- TEXT FOR ANALYSIS:
The article also quotes a sociologist "who specializes in the religious right"
as saying that President Reagan was no evangelical, which is a strange observation
inasmuch as he was a member of an evangelical Presbyterian congregation (Bel Air Presbyterian)
and often described his relationship with Christ. So it's a flawed article, but
substantive enough to be offered as another exhibit in the case that the Democrats
have cloaked themselves as the secular party, the proabortion party, the party
against organized religion in general while wanting the gullible among the country's
churchgoers to think otherwise. June 23
2004 | New
group launched to get out more conservative Christian voters
This is the first
time I've seen the estimate that seven percent of the population is evangelical.

- PROVIDED MATERIAL:

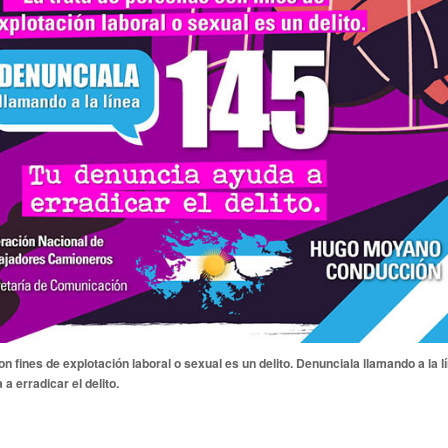
n fines de explotación laboral o sexual es un delito. Denunciala llamando a la l
a erradicar el delito.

- ACTIONS TO TAKE:
a) Could you transcribe the text on evangelical voters, beginning at the words "as saying that" and stopping after "(Bel Air Presbyterian)"?
b) Can you write the next part of the text on evangelical voters, picking up after its last sentence?

- OUTPUTS BY TASK:
a)
as saying that President Reagan was no evangelical, which is a strange observation
inasmuch as he was a member of an evangelical Presbyterian congregation (Bel Air Presbyterian)

b)
I would have considered it higher (Baptists alone, for example, should account
for at least double this percentage, though not all Baptists are evangelical by
any means). On the other hand, evangelicals probably have more accurate counting
and reporting practices than some other religious groups. A recently published
estimate of the number of adherents to the Antiochian Orthodox Archdiocese (the
communion in which I'm a member) in North America reports 350,000, which would
put the median membership per parish well over 1500 people each, a figure which,
based on my having visited parishes around the country, I would be inclined to
guess is highly inflated (possibly more than 10-fold). I'd also guess that many
evangelical churches have higher attendance than their membership roles reflect,
which seems to be the opposite of groups like Orthodox, Catholic, and liberal
("Mainline") Protestant ones. Interesting factoid
on this: The Southern Baptist Convention has almost as many ordained ministers
(40,000) in this country as the Catholic church has priests (50,000), though the
latter is routinely estimated as having a membership over three times larger than
the Southern Baptists (SBC-16 million; RCC 56 million). For more information,
check our most recent resource link, Adherents. June 22
2004 | Conference
draws a large cross-section of 'religious liberals' to Washington
Narrow is the
gate that leads to the Kingdom; broad is the mind that leads to destruction (cf.
Matt.
7:13). Of course it's
not true that conservative religious leaders try to dictate legslation, public
policy from their particular set of religious beliefs. For decades a conservative religious
think tank has been advocating true pluralism in American politics, representation
for all rather than the current liberal-imposed "winner take all" approach. The liberals
have been turning a deaf ear all these years and will continue to do so long as
they're "liberal" as they understand that term. June 21
2004 | Christian
dinosaur hunters dig for evidence of biblical dragons
I've never seen
absolute proof of either theory, but certainly have seen enough holes in "evolution"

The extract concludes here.